23. Juli 2024

Chöre singen zwischen den Zügen

Bahnhöfe sind Drehkreuz für Abschied und Ankommen, Aufbruch und Verheißung, Alltag oder Neubeginn. Es sind Orte, die uns alle zu Reisenden, zu Passagieren machen. Der Berliner Hauptbahnhof ist so ein Ort, an dem Menschen immer in Bewegung sind, umgeben von einer ständigen Geräuschkulisse von Zügen und Durchsagen – aber bislang ohne Chöre.

Auf dieser „Bühne des Alltags“ werden am Sonntag, den 10. September 2023, von 12 Uhr bis 18 Uhr, zwölf Berliner Chöre mit unterschiedlichsten Liedern der klassischen Chorliteratur in den alltäglichen „Bahnhofssound“ eingreifen. Chöre,  die sich unterschiedlichsten Musikrichtungen widmen und durch ihre Kostümierung hervortun.

Zu erwarten sind machtvolle und ergreifende Momente, die daran erinnern, dass Singen als universelle Sprache ein verbindender Bestandteil aller Kulturen ist: Eine, die alle Zellen erreicht, berührt und neugierig macht.

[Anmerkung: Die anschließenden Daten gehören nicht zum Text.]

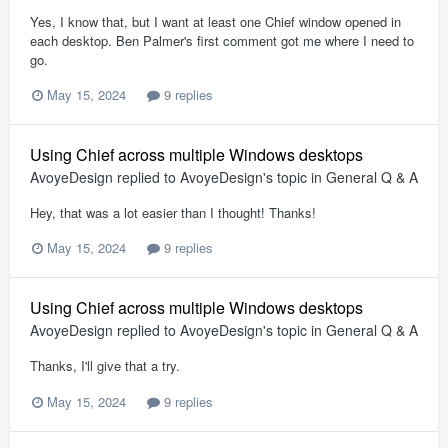
Yes, I know that, but I want at least one Chief window opened in
each desktop. Ben Palmer's first comment got me where I need to
go.
May 15, 2024
9 replies
Using Chief across multiple Windows desktops
AvoyeDesign
replied to
AvoyeDesign
's topic in
General Q & A
Hey, that was a lot easier than I thought! Thanks!
May 15, 2024
9 replies
Using Chief across multiple Windows desktops
AvoyeDesign
replied to
AvoyeDesign
's topic in
General Q & A
Thanks, I'll give that a try.
May 15, 2024
9 replies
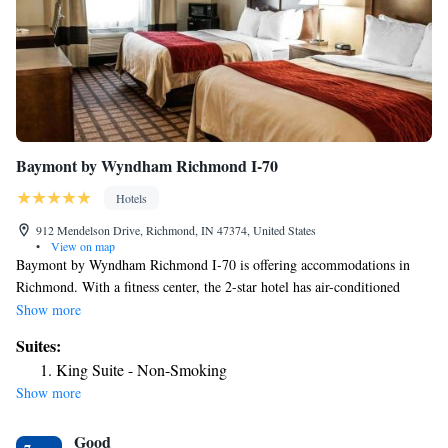
Baymont by Wyndham Richmond I-70
Hotels
912 Mendelson Drive, Richmond, IN 47374, United States
•
View on map
Baymont by Wyndham Richmond I-70 is offering accommodations in
Richmond. With a fitness center, the 2-star hotel has air-conditioned
rooms with free WiFi, each with a private bathroom. The hotel has an
Show more
indoor pool and a shared lounge. Buffet and continental breakfast options
Suites:
are available every morning at the hotel. Staff at Baymont by Wyndham
King Suite - Non-Smoking
Richmond I-70 are available to give information at the 24-hour front
Show more
desk. The nearest airport is James M. Cox Dayton International Airport,
38 miles from the accommodation.
Good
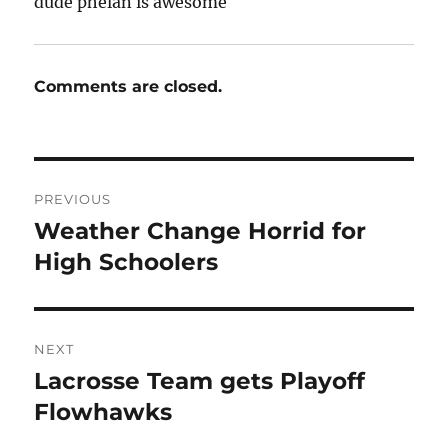
dude phelan is awesome
Comments are closed.
Post
PREVIOUS
navigation
Weather Change Horrid for
Previous
post:
High Schoolers
NEXT
Lacrosse Team gets Playoff
Next
post:
Flowhawks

Um die Dimension des Berliner Hauptbahnhofs und die Kraft der Chöre deutlich zu machen, werden an dem Sonntag alle 12 Chöre zu zwei Zeitpunkten gemeinsam Singen. Einmal gegen 15:00 Uhr und zum Abschluss der Veranstaltung gegen 18:00 Uhr. Die Veranstalter hoffen, die Reisenden und Besucher mit über 300 Stimmen überraschen zu können.

In der griechischen Antike galt der Chor als Vertreter des Volkes. Auf den Hauptbahnhof übertragen, spiegeln die Chöre die Reisenden. Sie sind ihre Vertreter. Dieser Gedanken wird durch die Einkleidung der Chöre unterstrichen: Sie werden in verschiedenen Kostümierungen erscheinen, Aufmachungen, die auf alltägliche gesellschaftliche Ikonografien verweisen.

SAVE THE DATE:

ZWISCHEN DEN ZÜGEN – Chöre im Berliner Hauptbahnhof
Chöre zwischen den Zügen. Foto: Veranstalter
Chöre zwischen den Zügen.
Foto: Heiner Mühlenbrock Produktion

WANN: Sonntag, 10.September 2023, 12 – 18 Uhr

SINGEN VERBINDET  –  SINGEN BESCHWÖRT DIE GEMEINSCHAFT

Die Veranstaltung ist den Menschen aus Bergamo / Italien gewidmet. Bergamo war das Epizentrum der ersten Welle der Pandemie in Europa gewesen und wurde zum „Symbol der Tragödie“. Gleichzeitig spendeten folgende Aktionen Trost: Aus der Stille traten die Menschen aus ihrer Isolation heraus, auf die Balkone und von dort haben sie singend Trost im Kontakt mit ihren Nachbarn gefunden. Bilder davon gingen um die Welt. Singen verleiht Flügel auch im größten Chaos und in Situationen der Verzweiflung.